== Records for this exercise ==

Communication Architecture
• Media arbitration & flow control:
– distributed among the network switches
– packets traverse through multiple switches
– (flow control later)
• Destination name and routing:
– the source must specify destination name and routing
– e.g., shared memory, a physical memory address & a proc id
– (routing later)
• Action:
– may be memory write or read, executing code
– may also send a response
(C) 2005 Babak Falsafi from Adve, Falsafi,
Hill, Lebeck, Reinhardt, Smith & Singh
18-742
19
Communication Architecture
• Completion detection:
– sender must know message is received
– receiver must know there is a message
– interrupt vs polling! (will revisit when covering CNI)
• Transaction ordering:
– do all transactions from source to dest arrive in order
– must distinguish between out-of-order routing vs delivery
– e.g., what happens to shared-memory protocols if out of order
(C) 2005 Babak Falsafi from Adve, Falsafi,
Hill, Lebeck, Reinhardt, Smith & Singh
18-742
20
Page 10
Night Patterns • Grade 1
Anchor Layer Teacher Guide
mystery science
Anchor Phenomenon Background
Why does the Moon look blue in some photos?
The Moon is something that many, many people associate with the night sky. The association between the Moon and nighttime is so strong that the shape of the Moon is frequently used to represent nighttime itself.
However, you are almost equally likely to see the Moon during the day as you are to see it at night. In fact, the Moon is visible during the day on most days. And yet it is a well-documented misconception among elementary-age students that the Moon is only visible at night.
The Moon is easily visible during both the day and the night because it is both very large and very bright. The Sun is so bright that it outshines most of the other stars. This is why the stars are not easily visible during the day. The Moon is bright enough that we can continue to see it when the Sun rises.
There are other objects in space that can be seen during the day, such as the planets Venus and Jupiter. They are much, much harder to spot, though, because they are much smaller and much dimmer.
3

===
== Records for this exercise ==

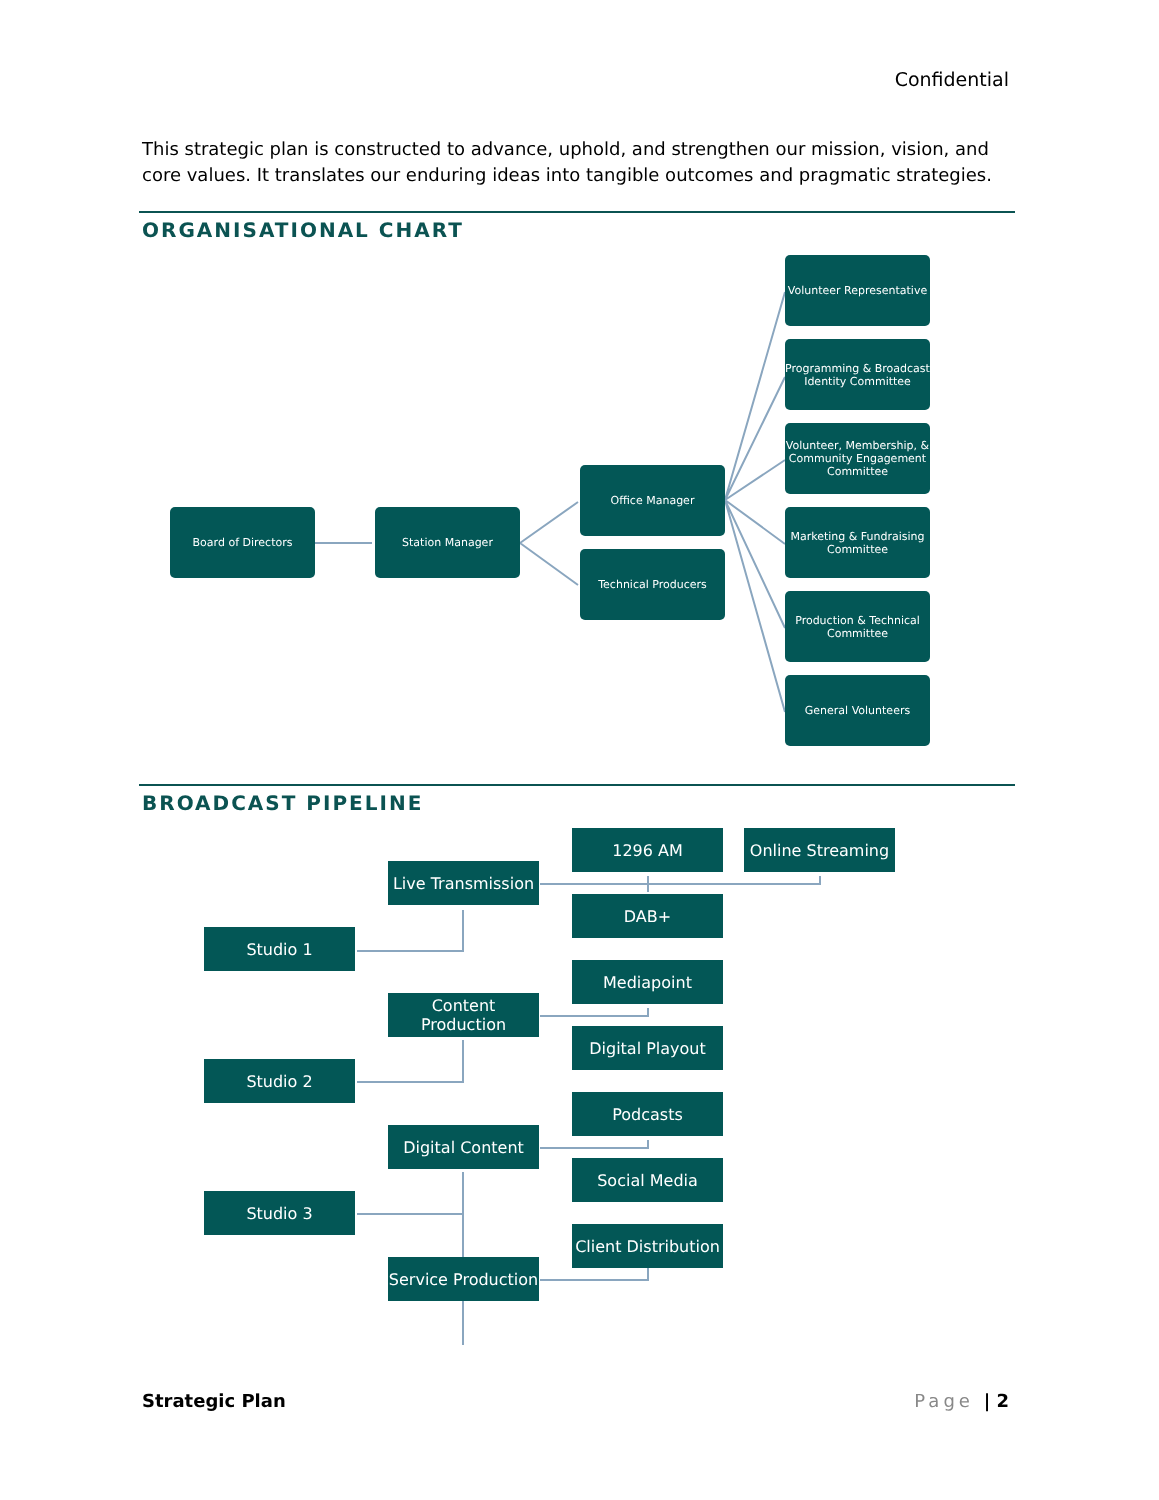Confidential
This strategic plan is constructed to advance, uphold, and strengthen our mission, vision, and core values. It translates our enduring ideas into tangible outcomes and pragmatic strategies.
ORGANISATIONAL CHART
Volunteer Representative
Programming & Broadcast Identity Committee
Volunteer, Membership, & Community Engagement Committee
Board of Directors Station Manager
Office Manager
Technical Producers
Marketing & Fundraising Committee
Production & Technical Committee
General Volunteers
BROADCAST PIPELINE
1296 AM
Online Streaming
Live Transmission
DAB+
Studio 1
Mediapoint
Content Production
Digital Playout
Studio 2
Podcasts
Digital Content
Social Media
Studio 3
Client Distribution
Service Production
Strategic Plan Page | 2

===

* [What to do] Using the data above, reproduce exactly the lines between those holding "is a message" and "The Moon is easily", inclusive, and no others.

* [Task result]
– receiver must know there is a message
– interrupt vs polling! (will revisit when covering CNI)
• Transaction ordering:
– do all transactions from source to dest arrive in order
– must distinguish between out-of-order routing vs delivery
– e.g., what happens to shared-memory protocols if out of order
(C) 2005 Babak Falsafi from Adve, Falsafi,
Hill, Lebeck, Reinhardt, Smith & Singh
18-742
20
Page 10
Night Patterns • Grade 1
Anchor Layer Teacher Guide
mystery science
Anchor Phenomenon Background
Why does the Moon look blue in some photos?
The Moon is something that many, many people associate with the night sky. The association between the Moon and nighttime is so strong that the shape of the Moon is frequently used to represent nighttime itself.
However, you are almost equally likely to see the Moon during the day as you are to see it at night. In fact, the Moon is visible during the day on most days. And yet it is a well-documented misconception among elementary-age students that the Moon is only visible at night.
The Moon is easily visible during both the day and the night because it is both very large and very bright. The Sun is so bright that it outshines most of the other stars. This is why the stars are not easily visible during the day. The Moon is bright enough that we can continue to see it when the Sun rises.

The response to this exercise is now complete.